Investing in Innovation

Published on September 20, 2016

Bauer Professor Praveen Kumar Focuses on Finance for Innovative Investments in Co-Authored Journal of Finance Research

Professor Praveen Kumar, also chair of Bauer College’s Department of Finance, has co-authored new research about innovative firms investing in building their innovative capacity that will be published in the October issue of the Journal of Finance.

Professor Praveen Kumar, also chair of Bauer College’s Department of Finance, has co-authored new research about innovative firms investing in building their innovative capacity that will be published in the October issue of the Journal of Finance.

In order to create new technologies and move the economy forward, firms need to invest in the ability to develop innovations, according to recent Bauer College research.

Firms that invest in building their innovative capacity are rewarded over the long run by higher stock market returns and profits, a new study co-authored by Bauer College Professor Praveen Kumar finds.

Kumar, also the chair of the college’s Department of Finance, worked with University of South Carolina Professor Dongmei Li to analyze the long run financial market and profitability implications of investments by these companies.

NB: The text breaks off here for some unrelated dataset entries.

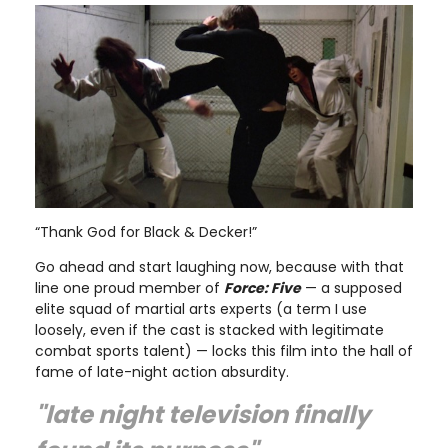
“Thank God for Black & Decker!”
Go ahead and start laughing now, because with that
line one proud member of
Force: Five
— a supposed
elite squad of martial arts experts (a term I use
loosely, even if the cast is stacked with legitimate
combat sports talent) — locks this film into the hall of
fame of late-night action absurdity.
"late night television finally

“Scientific breakthroughs generally benefit the economy only when they are developed into products and technologies that improve people’s quality of life,” Kumar said. “Commercializing and developing these breakthroughs require large investments by innovative firms. Analyzing the long run financial rewards of investments in innovation are crucial to understanding the prospective economic impact of STEM initiatives.”

Their study, published in the October issue of the Journal of Finance, argues that by looking at traditional and investments in innovative capacity separately, firms can identify a difference in stock market and profitability response, which is not apparent when the two are grouped together.

“Previous research shows that stocks of companies undertaking high rates of capital investment generally tend to underperform immediately following the investment,” Kumar said. “But, the available research does not distinguish innovative capacity investment from traditional capital investment or identify the stock market response to investment in innovative capacity.”

He added: “If innovative and traditional investment companies are pooled together, we tend to observe that stock markets punish higher investments, at least in the short run.”

By separating the investments, large research and development firms, with greater financial resources to ultimately develop innovations, are rewarded over time by the stock market, generating higher profits, leading to shareholders gaining more in the longer run.

“This is important information for managers of these companies since it encourages them to invest in an innovative capacity, which would lead to development of new products and technologies, which is helpful for the entire economy,” Kumar added.